Cover
Titel
Trianon.


Autor(en)
Zeidler, Miklós
Erschienen
Budapest 2003: Osiris Kiadó
Anzahl Seiten
932 S.
Preis
Rezensiert für H-Soz-Kult von
Norbert Spannenberger, Geisteswissenschaftliches Zentrum Geschichte und Kultur Ostmitteleuropas (GWZO), Universität Leipzig

Zwei Ereignisse der ungarischen Zeitgeschichte waren vor der Wende von 1989 aus der öffentlichen Erinnerungskultur Ungarns systematisch verbannt worden: Der Friedensvertrag von Trianon des Jahres 1920 und der Volksaufstand von 1956. Während letzteres Ereignis durchaus zum Gegenstand seriöser Forschung werden konnte, wurde „Trianon“ ein Lieblingsthema populistischer und/oder populärwissenschaftlicher Publikationen – und das mit einem unschlagbaren Erfolg. „Trianon“ gilt in der öffentlichen Wahrnehmung der Ungarn noch heute als Inbegriff für Ungerechtigkeit schlechthin. Hatte doch im Juni 1920 der damalige Staat etwa zwei Drittel seines Territoriums verloren, wodurch etwa ein Drittel des ungarischen Ethnikums zu Minderheiten der Nachbarstaaten wurde. Diese Regelung war in der Tat wirtschaftlich unvernünftig und propagandistisch leicht instrumentalisierbar, hatten doch die Siegermächte des Ersten Weltkrieges ein „tausendjähriges“, vom Heiligen König Stephan gegründetes Staatsgebilde zerstückelt.

- - -

### Aufgaben
(a) Prüfe, ob die folgenden Aussagen mit der Rezension zu Trianon übereinstimmen. Antworte jeweils mit Ja oder Nein und zitiere die entscheidenden Worte der Rezension wörtlich: (i) Im Juni 1920 verlor der ungarische Staat etwa zwei Drittel seines Territoriums. (ii) Der Volksaufstand von 1956 konnte vor 1989 nicht zum Gegenstand seriöser Forschung werden. (iii) Das besprochene Buch umfasst 932 Seiten.
(b) Zähle, in wie vielen Zeilen der Datensätze die Zeichenfolge "time" vorkommt, wobei Groß- und Kleinschreibung zu beachten ist. Gib nur die Zahl an.

- - -

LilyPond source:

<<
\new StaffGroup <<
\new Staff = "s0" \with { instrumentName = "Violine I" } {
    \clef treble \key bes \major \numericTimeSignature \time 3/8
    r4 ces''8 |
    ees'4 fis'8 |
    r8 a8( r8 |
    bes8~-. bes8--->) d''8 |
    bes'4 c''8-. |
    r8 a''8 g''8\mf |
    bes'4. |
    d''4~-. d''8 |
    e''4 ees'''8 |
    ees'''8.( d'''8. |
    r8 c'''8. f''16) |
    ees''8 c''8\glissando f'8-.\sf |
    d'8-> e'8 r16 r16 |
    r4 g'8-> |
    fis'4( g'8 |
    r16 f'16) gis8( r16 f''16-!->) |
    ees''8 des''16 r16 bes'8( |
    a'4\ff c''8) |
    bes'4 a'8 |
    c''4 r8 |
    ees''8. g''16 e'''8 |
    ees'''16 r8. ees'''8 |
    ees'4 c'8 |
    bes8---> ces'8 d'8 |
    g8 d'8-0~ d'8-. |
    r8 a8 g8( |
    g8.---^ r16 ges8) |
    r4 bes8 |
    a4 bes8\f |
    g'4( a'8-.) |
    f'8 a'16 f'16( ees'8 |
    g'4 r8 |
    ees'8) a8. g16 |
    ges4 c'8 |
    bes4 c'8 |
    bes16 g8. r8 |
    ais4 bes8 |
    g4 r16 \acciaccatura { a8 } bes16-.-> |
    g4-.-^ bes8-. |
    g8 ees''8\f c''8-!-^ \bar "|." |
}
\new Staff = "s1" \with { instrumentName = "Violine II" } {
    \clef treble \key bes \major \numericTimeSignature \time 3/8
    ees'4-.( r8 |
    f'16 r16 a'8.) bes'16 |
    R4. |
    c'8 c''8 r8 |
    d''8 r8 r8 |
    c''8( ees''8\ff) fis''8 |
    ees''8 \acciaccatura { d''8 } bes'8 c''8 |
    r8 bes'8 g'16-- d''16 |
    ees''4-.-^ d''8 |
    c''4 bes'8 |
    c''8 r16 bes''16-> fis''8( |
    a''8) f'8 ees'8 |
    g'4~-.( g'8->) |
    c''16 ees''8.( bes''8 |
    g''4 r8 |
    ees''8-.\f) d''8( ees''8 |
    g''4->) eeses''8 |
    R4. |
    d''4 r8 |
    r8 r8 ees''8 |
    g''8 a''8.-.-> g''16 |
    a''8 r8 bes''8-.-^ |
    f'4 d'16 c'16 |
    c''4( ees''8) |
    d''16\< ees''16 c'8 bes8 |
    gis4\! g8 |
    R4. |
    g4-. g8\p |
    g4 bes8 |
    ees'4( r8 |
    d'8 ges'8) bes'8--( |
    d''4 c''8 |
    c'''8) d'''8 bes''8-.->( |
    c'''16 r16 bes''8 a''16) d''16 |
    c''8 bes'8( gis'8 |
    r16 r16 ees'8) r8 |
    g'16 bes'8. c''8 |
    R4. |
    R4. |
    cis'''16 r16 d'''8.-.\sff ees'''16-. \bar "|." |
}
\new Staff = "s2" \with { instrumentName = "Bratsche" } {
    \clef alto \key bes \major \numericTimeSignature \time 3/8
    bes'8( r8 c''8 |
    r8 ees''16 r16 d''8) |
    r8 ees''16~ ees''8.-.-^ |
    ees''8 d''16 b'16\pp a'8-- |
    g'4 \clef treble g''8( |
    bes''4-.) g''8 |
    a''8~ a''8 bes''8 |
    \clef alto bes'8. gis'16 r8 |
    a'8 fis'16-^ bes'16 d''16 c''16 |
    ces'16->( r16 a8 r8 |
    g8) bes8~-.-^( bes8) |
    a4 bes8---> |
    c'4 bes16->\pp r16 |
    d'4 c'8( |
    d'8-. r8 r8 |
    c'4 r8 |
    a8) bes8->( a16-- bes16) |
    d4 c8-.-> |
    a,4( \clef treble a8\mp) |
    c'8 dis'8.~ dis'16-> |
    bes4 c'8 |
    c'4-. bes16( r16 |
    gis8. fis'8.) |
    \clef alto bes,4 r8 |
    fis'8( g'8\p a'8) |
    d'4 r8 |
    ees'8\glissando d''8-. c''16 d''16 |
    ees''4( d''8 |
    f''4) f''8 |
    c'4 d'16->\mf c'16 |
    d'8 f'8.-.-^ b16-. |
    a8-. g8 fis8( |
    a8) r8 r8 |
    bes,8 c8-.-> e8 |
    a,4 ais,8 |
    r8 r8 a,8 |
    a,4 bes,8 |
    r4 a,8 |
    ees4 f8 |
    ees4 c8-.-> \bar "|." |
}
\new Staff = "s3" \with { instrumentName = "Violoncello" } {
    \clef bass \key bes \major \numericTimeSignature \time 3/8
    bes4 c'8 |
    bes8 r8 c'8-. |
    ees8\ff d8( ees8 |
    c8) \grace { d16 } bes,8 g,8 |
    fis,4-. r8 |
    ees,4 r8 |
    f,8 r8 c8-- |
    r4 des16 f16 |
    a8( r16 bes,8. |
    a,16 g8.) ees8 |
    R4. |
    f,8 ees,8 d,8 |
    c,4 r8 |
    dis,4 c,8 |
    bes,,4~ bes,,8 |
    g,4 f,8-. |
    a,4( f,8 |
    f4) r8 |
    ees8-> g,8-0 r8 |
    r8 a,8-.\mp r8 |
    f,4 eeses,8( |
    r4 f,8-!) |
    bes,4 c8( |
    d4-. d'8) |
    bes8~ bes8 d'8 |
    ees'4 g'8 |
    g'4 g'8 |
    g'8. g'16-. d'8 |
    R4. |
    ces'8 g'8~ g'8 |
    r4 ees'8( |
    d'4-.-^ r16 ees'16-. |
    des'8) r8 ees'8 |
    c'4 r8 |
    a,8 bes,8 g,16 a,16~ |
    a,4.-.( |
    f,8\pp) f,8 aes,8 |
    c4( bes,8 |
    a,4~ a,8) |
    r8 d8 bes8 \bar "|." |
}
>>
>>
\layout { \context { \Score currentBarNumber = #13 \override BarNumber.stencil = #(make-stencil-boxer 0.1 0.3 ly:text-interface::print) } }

- - -

### Lösungen
(a)
(i) Ja: „Hatte doch im Juni 1920 der damalige Staat etwa zwei Drittel seines Territoriums verloren“
(ii) Nein: „Während letzteres Ereignis durchaus zum Gegenstand seriöser Forschung werden konnte“
(iii) Ja: „932 S.“

(b) 4